"No, sir, his sitting-room. That is where he receives his colleagues in Parliament, and his fellow-journalists, and his electors and printers and so forth. Come in, sir."

The walls were covered with portraits of Mazzini, Garibaldi, Kossuth, Lincoln, Washington, and Cromwell, and the room, which had been furnished originally with chairs covered in chintz, was loaded with incongruous furniture.

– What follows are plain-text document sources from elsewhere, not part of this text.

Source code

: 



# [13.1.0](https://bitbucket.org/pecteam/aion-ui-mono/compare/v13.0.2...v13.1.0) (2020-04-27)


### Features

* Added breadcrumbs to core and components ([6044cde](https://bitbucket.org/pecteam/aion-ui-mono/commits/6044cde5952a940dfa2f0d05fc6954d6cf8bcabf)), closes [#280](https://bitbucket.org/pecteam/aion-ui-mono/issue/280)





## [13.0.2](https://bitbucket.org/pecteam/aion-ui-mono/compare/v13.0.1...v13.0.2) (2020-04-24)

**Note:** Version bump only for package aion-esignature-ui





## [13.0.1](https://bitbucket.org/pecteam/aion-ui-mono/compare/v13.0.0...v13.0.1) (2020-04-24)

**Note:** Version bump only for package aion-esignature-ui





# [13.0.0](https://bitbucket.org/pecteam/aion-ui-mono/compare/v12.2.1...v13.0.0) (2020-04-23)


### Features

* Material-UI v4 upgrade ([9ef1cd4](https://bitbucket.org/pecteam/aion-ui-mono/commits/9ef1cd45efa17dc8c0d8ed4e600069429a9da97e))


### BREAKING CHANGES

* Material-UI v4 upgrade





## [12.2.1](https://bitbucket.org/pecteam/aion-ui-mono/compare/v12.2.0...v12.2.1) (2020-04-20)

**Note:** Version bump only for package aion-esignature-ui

"Joseph, you've been naughty again! My little boy is all for being a porter, sir. He has got the butt-end of his father's fishing-rod, you see, and torn his handkerchief into shreds to make a tassel for his mace." Then with a sweep of the arm, "All presents, sir. He gets presents from all parts of the world. The piano is from England, but nobody plays, so it is never opened; the books are from Germany, and the bronze is from France, but the strangest thing of all, sir, is this."

"A phonograph?"

"It was most extraordinary. A week ago a cylinder came from the island of Elba."

"Elba? From some prisoner, perhaps?"

"'A dying man's message,' Mr. Rossi called it. 'We must save up for an instrument to reproduce it, Sister,' he said. But, look you, the very next day the carriers brought the phonograph."

"And then he reproduced the message?"

"I don't know—I never asked. He often turns on a cylinder to amuse the boy, but I never knew him try that one. This is the bedroom, sir; you may come in."

It was a narrow room, very bright and lightsome, with its white counterpane, white bed curtains, and white veil over the looking-glass to keep it from the flies.